How to write a script which works with or without arguments?

Solution 1:

Several ways; the two most obvious are:

  • Put $1 in double quotes: if [ "$1" = "--test" ]
  • Check for number of arguments using $#

Better yet, use getopts.

Solution 2:

You need to quote your variables inside the if condition. Replace:

if [ $1 = "--test" ] || [ $1 = "-t" ]; then

with:

if [ "$1" = '--test' ] || [ "$1" = '-t' ]; then  

Then it will work:

➜ ~ ./test.sh
Not testing.

Always always double quote your variables!

Solution 3:

You're using bash.

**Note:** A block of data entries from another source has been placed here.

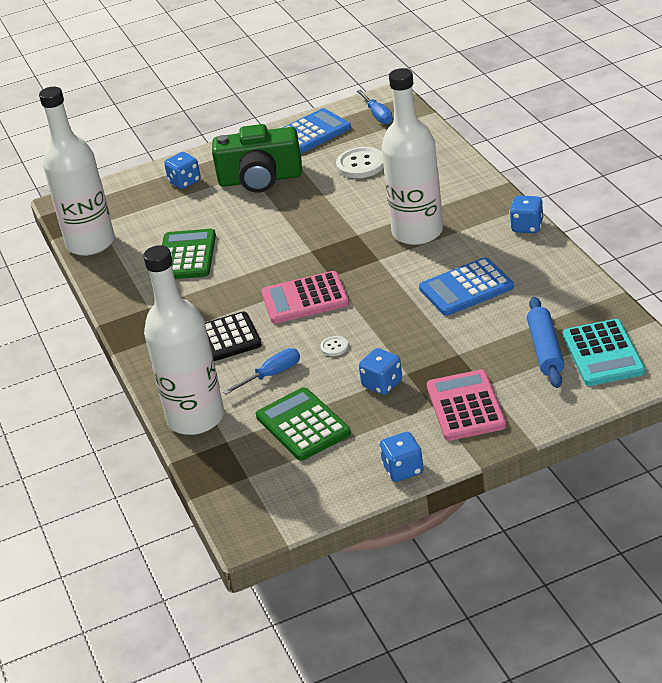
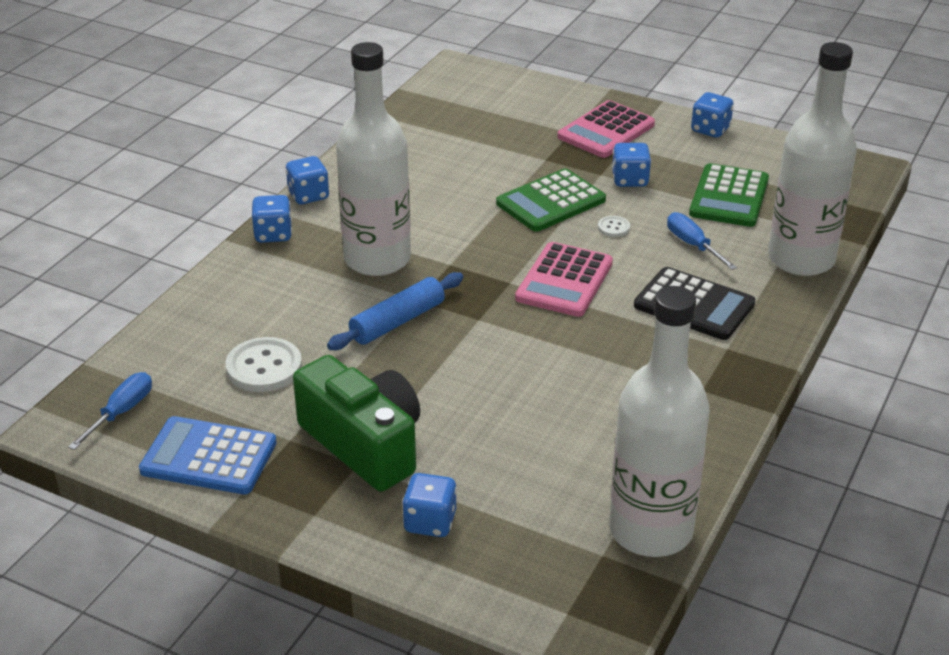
camera: 135 degrees left, 0 degrees up
(186, 256) = (584, 415): green calculator -> green calculator (550, 202)
(272, 374) = (692, 245): blue screwdriver -> blue screwdriver turned 45 degrees clockwise
(305, 299) = (564, 281): pink calculator -> pink calculator turned 75 degrees clockwise
(466, 288) = (446, 191): blue calculator -> none
(493, 200) = (273, 234): none -> blue dice
(545, 350) = (492, 121): blue rolling pin -> blue rolling pin (397, 321)
(603, 354) = (469, 96): turquoise calculator -> none

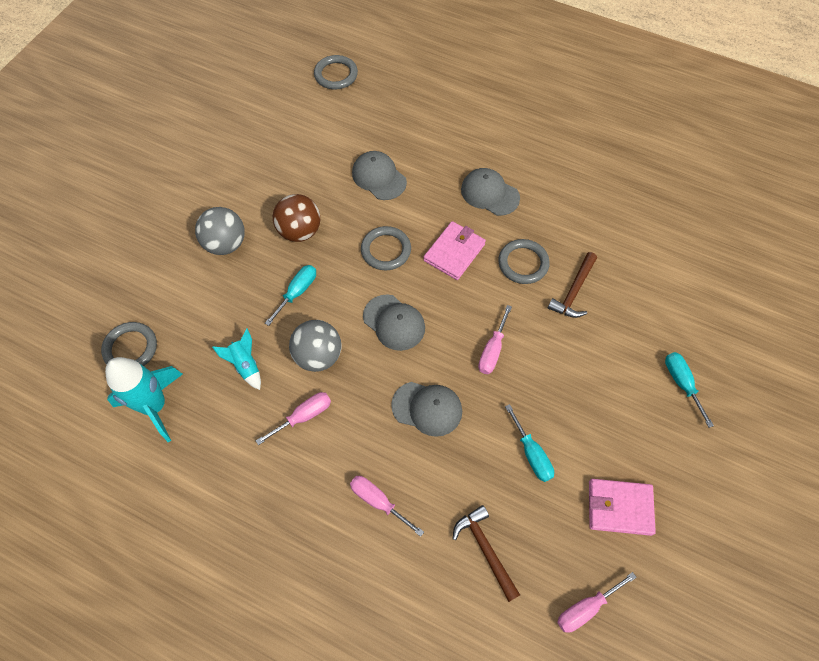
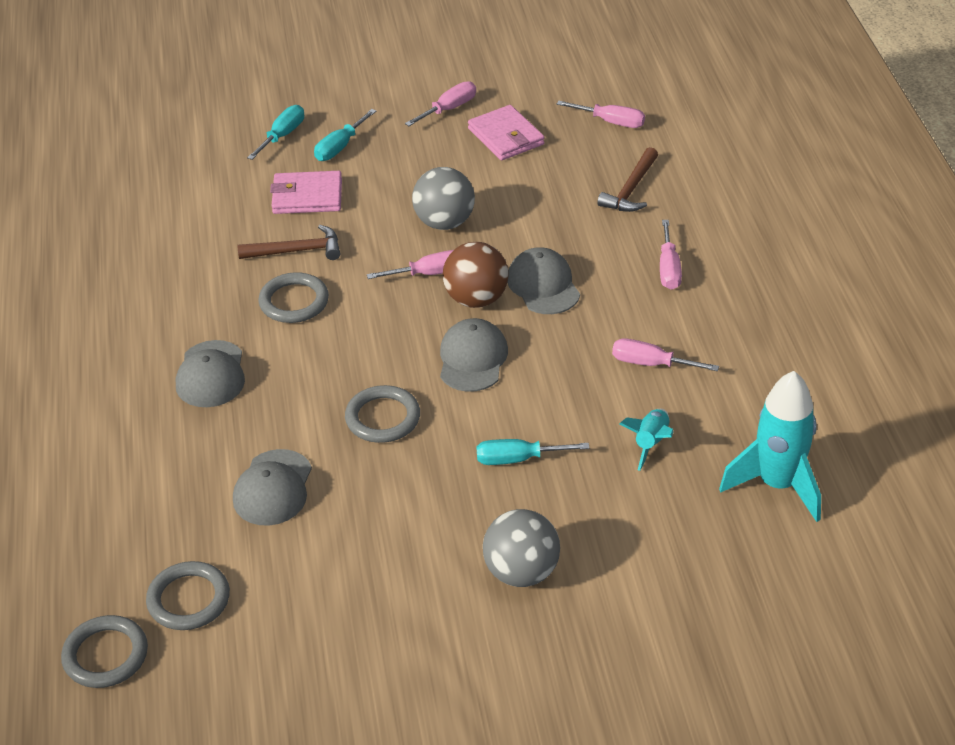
camera: 125 degrees left, 20 degrees down
(130, 348) = (746, 558): grey ring -> grey ring (188, 599)
(300, 231) = (431, 512): brown ball -> brown ball (476, 299)
(318, 356) = (575, 393): grey ball -> grey ball (444, 222)
(454, 252) = (330, 360): pink wallet -> pink wallet (307, 196)
(531, 454) = (513, 202): turquoise screwdriver -> turquoise screwdriver (282, 135)
(687, 492) = (449, 109): none -> pink screwdriver

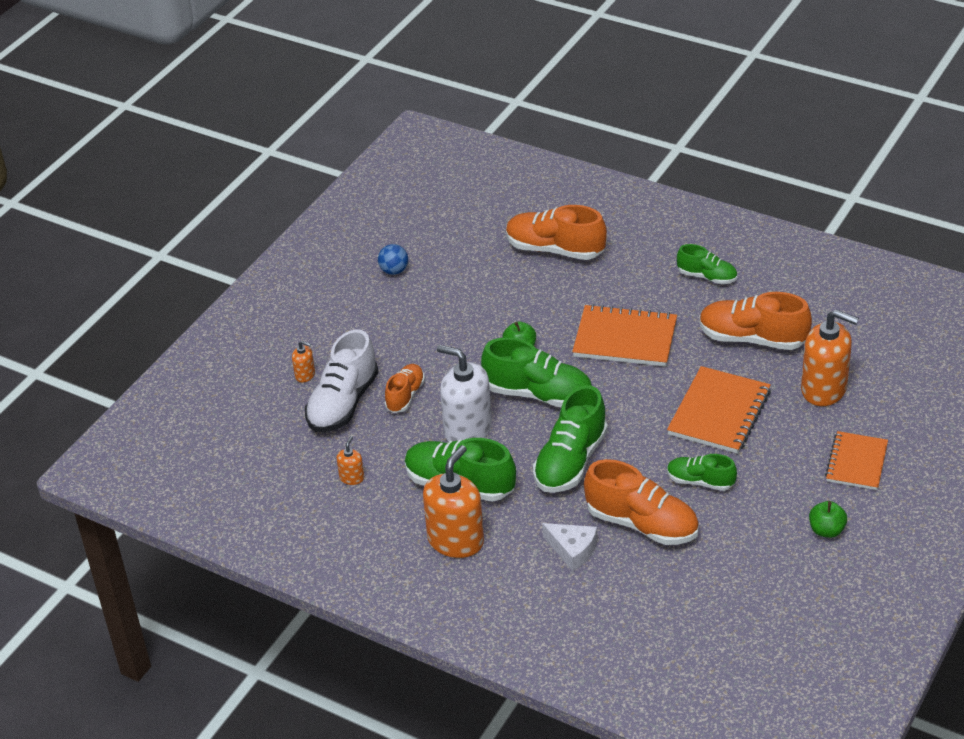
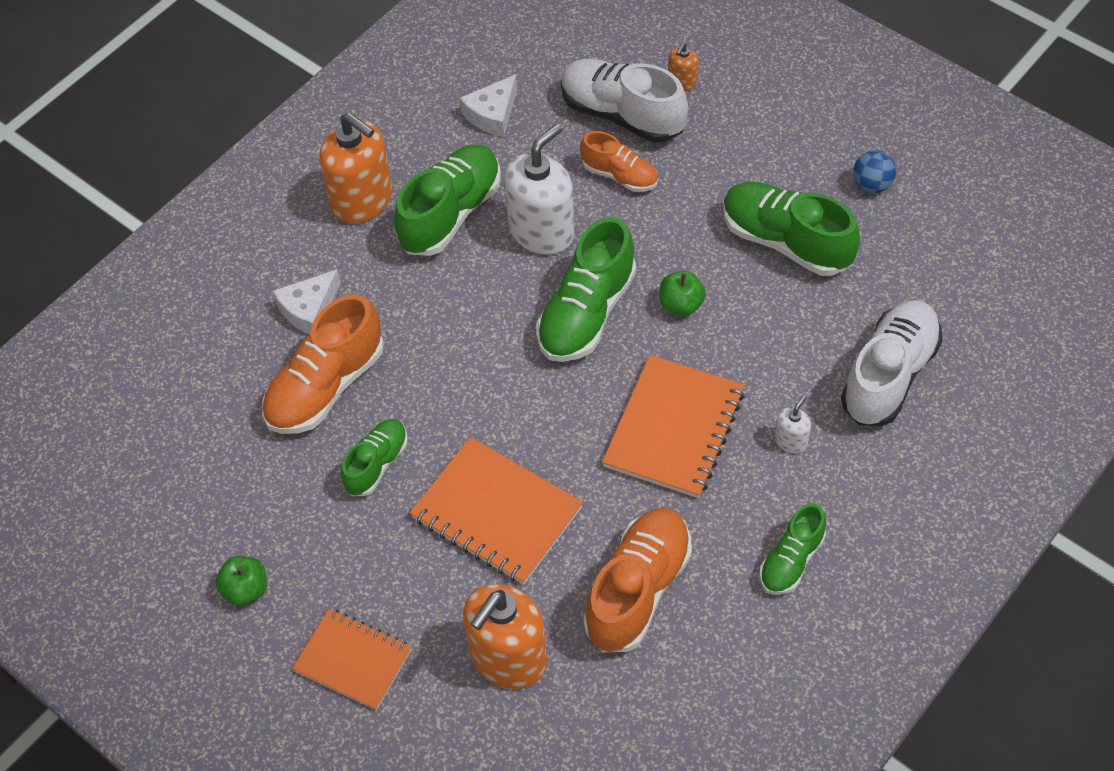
camera: 100 degrees right, 15 degrees up
(352, 478) = (492, 114): orange soap dispenser -> white cheese
(555, 249) = (889, 375): orange shoe -> white shoe
(570, 462) = (455, 329): green shoe -> green shoe (786, 242)
(618, 286) = (791, 441): none -> white soap dispenser

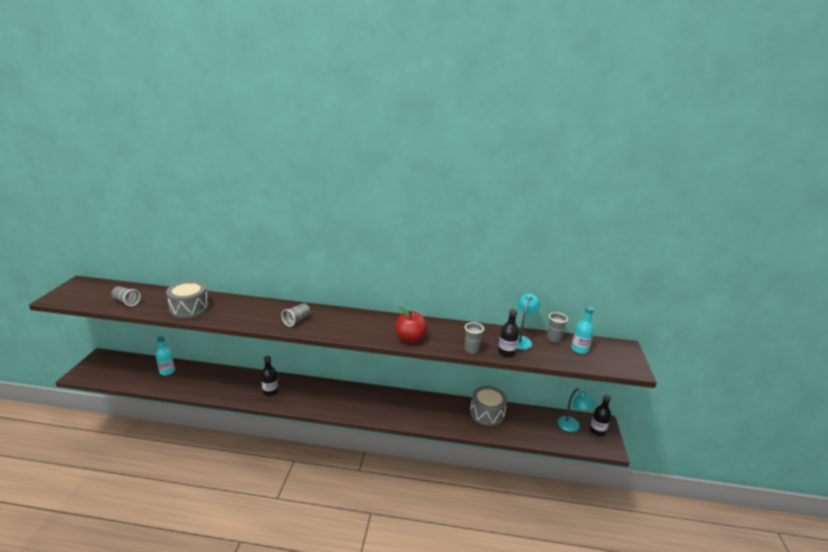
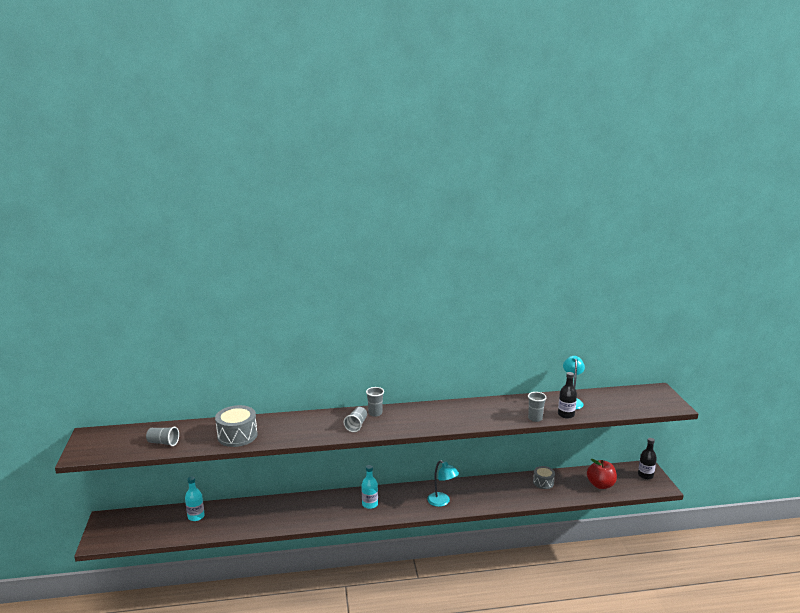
camera: 15 degrees left, 5 degrees down
(270, 391) = (323, 511): black bottle -> none
(410, 338) = (475, 420): red apple -> red apple (600, 485)
(487, 413) = (543, 482): grey drum -> grey drum, size x0.60
(553, 338) = (597, 394): grey cup -> grey cup (375, 413)
(571, 427) = (622, 477): turquoise lamp -> turquoise lamp (442, 502)
(579, 349) = (624, 399): turquoise bottle -> turquoise bottle (370, 504)

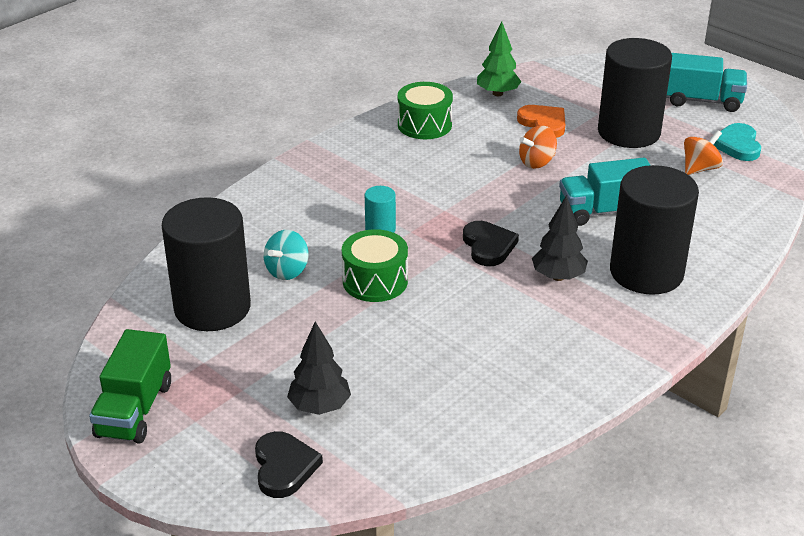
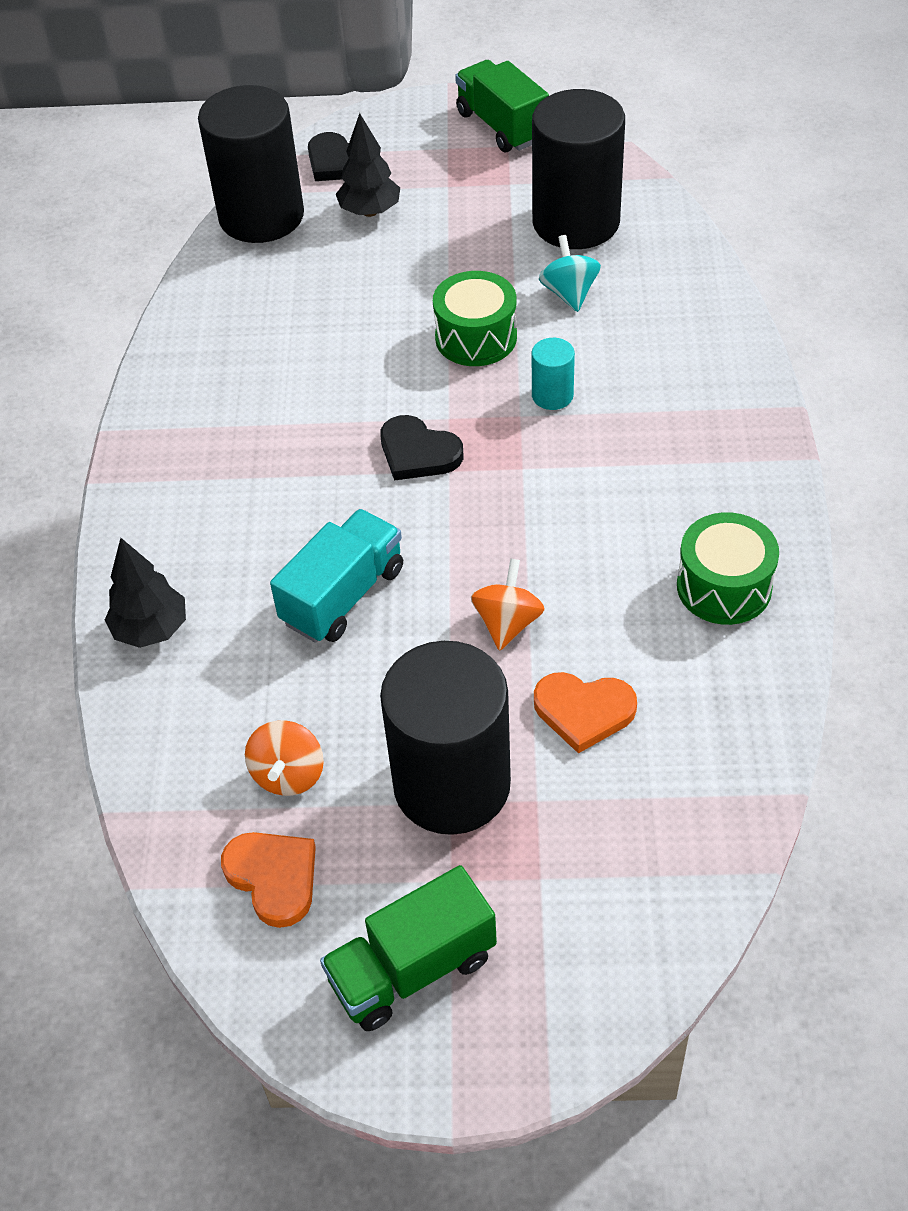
camera: 140 degrees right, 15 degrees up
(497, 93) = (720, 732): green tree -> none
(558, 277) = (305, 464): black tree -> black tree (151, 629)
(646, 272) = (216, 534): black cylinder -> black cylinder (261, 216)
(702, 101) = (412, 969): turquoise truck -> green truck
(737, 145) = (273, 878): turquoise heart -> orange heart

Bash has a great alternative to [: [[. With [[, you don't have to worry whether about quoting, and you get a lot more operators than [, including proper support for ||:

if [[ $1 = "--test" || $1 = "-t" ]]
then
    echo "Testing..."
    testing="y"
else
    testing="n"
    echo "Not testing."
fi

Or you can use regular expressions:

if [[ $1 =~ ^(--test|-t) ]]
then
    echo "Testing..."
    testing="y"
else
    testing="n"
    echo "Not testing."
fi

Of course, proper quoting should always be done, but there's no reason to stick with [ when using bash.

Solution 4:

To test if arguments are present (in general, and do the actions accordingly) This should work:

#!/bin/bash

check=$1

if [ -z "$check" ]; then
  echo "no arguments"
else echo "there was an argument"
fi